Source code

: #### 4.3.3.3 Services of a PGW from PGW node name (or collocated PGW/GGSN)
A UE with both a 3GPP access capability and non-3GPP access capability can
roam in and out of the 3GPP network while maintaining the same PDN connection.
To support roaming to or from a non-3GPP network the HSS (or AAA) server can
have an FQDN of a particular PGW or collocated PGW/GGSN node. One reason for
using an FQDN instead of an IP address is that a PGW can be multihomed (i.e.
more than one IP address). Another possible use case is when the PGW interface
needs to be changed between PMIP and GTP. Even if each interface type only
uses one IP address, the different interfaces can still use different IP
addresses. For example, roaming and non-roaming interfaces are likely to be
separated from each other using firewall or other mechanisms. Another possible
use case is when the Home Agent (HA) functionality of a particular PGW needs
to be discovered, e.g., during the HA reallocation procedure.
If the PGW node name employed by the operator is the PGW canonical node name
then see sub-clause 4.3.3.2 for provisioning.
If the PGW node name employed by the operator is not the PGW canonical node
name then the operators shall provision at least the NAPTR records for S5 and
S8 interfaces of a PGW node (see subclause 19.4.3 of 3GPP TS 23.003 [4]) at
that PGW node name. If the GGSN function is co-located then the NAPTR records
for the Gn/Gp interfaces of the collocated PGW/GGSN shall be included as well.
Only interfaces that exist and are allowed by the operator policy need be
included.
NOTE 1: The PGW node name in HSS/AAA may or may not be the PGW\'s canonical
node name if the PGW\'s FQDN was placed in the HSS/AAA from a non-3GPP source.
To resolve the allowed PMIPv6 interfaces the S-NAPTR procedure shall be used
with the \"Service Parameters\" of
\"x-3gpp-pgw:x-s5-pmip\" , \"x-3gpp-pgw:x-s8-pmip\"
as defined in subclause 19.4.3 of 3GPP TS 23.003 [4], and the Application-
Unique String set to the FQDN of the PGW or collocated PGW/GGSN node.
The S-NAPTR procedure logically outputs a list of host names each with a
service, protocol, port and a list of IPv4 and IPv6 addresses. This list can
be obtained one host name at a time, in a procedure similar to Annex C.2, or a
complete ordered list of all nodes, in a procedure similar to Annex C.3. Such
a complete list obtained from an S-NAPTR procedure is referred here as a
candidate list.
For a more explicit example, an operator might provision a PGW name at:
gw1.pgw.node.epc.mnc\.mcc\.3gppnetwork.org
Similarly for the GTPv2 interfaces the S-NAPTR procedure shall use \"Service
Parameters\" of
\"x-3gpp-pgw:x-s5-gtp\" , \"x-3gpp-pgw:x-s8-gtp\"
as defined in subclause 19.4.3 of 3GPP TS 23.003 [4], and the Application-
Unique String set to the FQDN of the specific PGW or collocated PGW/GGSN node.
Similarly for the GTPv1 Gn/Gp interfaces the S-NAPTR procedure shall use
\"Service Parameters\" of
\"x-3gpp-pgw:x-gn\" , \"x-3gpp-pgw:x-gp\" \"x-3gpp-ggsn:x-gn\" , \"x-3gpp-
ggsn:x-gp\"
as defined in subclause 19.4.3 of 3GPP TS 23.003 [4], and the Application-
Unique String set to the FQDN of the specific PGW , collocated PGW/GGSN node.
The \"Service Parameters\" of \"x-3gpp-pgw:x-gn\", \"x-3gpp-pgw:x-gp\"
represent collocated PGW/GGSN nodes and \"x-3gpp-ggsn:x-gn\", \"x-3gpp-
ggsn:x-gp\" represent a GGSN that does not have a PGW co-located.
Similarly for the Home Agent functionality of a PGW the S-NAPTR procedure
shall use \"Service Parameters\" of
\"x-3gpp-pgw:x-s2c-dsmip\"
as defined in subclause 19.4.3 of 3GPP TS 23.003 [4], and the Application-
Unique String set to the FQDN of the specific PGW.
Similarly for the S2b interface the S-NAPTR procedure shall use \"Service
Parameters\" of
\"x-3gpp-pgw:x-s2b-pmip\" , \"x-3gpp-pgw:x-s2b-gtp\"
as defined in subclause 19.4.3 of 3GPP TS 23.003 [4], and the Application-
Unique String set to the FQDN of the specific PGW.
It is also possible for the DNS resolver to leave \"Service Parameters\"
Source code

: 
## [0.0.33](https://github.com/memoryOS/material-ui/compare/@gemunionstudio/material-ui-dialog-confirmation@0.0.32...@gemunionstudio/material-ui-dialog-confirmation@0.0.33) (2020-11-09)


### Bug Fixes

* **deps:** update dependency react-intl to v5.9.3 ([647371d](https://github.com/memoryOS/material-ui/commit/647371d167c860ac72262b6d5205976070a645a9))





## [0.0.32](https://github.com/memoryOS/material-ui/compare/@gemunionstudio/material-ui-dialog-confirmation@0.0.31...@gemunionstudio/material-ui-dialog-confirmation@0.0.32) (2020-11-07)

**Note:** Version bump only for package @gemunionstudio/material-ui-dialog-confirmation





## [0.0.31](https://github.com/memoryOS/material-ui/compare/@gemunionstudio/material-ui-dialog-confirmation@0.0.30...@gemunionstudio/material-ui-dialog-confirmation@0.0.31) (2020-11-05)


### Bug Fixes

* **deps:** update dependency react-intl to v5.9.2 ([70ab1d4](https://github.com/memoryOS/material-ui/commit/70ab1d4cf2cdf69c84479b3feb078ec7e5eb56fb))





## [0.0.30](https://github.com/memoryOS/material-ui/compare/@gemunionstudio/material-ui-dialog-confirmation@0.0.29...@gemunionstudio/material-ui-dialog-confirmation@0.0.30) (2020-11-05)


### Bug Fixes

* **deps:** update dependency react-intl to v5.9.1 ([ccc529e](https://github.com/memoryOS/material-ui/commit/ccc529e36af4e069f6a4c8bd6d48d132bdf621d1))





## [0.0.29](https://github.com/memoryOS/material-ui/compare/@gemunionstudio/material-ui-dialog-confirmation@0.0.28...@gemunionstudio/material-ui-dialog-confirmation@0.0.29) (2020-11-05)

====

▶ _To do_
Your output should be the listing's lines, exact and complete, from its first line to the line that contains "addresses. For example, roaming", inclusive.

▶ _Reply_
Source code

: #### 4.3.3.3 Services of a PGW from PGW node name (or collocated PGW/GGSN)
A UE with both a 3GPP access capability and non-3GPP access capability can
roam in and out of the 3GPP network while maintaining the same PDN connection.
To support roaming to or from a non-3GPP network the HSS (or AAA) server can
have an FQDN of a particular PGW or collocated PGW/GGSN node. One reason for
using an FQDN instead of an IP address is that a PGW can be multihomed (i.e.
more than one IP address). Another possible use case is when the PGW interface
needs to be changed between PMIP and GTP. Even if each interface type only
uses one IP address, the different interfaces can still use different IP
addresses. For example, roaming and non-roaming interfaces are likely to be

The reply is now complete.